Einige große Ausnahmen gibt es freilich. Man findet sie dort, wo es nicht allein um Definitionen und begriffliche Unterscheidungen geht, sondern um den Ursprung der Musik, um ihre historischen Anfänge. So greift Jean-Jacques Rousseau in seinem postum erschienenen Essai sur l’origine des langues (begonnen 1755), bekannt geworden unter anderem durch Jacques Derridas ausführliche Dekonstruktion im Rahmen seiner Theorie der Schrift, die antike Vorstellung einer Gleichursprünglichkeit von Musik und Sprache auf. Rousseau behauptet für beide, Musik und Sprache, einen genealogischen Primat der Stimme, was im einen Fall Vorrang der gesprochenen Sprache vor der Schrift, im anderen Vorrang der gesungenen Melodie vor der Harmonie bedeutet. Man kann Rousseaus Essai musikgeschichtlich vor dem Hintergrund seiner musikalischen Schriften, den Beiträgen zur Encyclopédie und seinem Dictionnaire de musique (1768), und dem seiner Polemik gegen Jean-Philippe Rameau, den berühmten Komponisten und Begründer der modernen Harmonielehre, lesen. Seine musikästhetische Bedeutung liegt in dem, was Rousseau zum Verhältnis von Musik und Sprache sagt und wie sich dies zu unserem heutigen Wissen über die Anfänge der Musik verhält.

Sprache ist für Rousseau, was den Menschen vom Tier unterscheidet. Musik ist der Sprache wesensverwandt, denn ursprünglich waren beide ein und dasselbe Artikulationsmedium. Der zivilisatorische Fortschritt, für Rousseau eine Verfallsgeschichte, ließ sie auseinandertreten und veränderte sie so, dass es irgendwann den Anschein haben konnte, als handele es sich um unabhängige Phänomene. Rousseau erklärt sich die Genealogie der archaischen Singsprache funktional: Die ersten Menschen hätten noch keine Sprache benötigt, für die Befriedigung ihrer Elementarbedürfnisse reichten Gesten und unartikulierte Laute. Erst die über den Erdball verstreute Menschheit war auf sprachliche Kommunikation angewiesen, und zwar zunächst nicht als rationales Verständigungsmittel, sondern zum Ausdruck elementarer Leidenschaften (»l’amour, la haine, la pitié, la colère«). Die affektive Protosprache wird dann auch nicht von grammatischen Regeln zusammengehalten, entscheidend ist der musikalische »accent« – subtile melodisch-klangliche Beugungen (»inflexions«) und Konturierungen der Rede, mit der sich die artikulierte Sprache von den unartikulierten Lauten der ersten Hominiden abgehoben habe.

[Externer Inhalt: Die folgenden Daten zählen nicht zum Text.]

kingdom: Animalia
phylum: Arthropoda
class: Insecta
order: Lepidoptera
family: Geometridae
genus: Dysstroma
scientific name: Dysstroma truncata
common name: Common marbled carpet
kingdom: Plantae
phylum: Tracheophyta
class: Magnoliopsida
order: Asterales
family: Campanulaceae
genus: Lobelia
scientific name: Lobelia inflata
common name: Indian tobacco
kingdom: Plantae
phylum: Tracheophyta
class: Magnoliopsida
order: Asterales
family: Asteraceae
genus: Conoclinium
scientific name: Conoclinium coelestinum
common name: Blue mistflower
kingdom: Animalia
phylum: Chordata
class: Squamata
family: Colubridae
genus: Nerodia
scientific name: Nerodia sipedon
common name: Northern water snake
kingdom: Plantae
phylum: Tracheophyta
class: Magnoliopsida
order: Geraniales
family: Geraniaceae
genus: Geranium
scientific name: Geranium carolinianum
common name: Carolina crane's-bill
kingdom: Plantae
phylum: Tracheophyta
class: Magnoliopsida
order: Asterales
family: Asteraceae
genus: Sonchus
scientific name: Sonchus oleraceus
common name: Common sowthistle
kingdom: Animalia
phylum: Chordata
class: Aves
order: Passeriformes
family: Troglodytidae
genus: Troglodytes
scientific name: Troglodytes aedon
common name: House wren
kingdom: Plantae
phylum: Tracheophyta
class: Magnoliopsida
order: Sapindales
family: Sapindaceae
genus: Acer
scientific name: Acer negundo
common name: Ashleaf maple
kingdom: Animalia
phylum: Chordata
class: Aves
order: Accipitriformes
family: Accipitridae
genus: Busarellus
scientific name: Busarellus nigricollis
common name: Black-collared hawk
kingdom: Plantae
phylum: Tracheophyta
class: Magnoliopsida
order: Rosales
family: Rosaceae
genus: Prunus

Der Ursprung von Musik und Sprache hängt bei Rousseau mit der Vergesellschaftung des Menschen zusammen, der zivilisatorische Fortschritt bedeutet für beide aber auch ihre fortschreitende Degeneration. Hier berührt sich der Essai mit den politischen Schriften Rousseaus. Sprache wird konsonantisch und grammatisch, methodisch und schriftlich, Musik verliert durch Berechnung von Intervallen, durch Verringerung ihres tonartlichen Reichtums und Einführung harmonischer Prinzipien ihre Kraft und Intensität.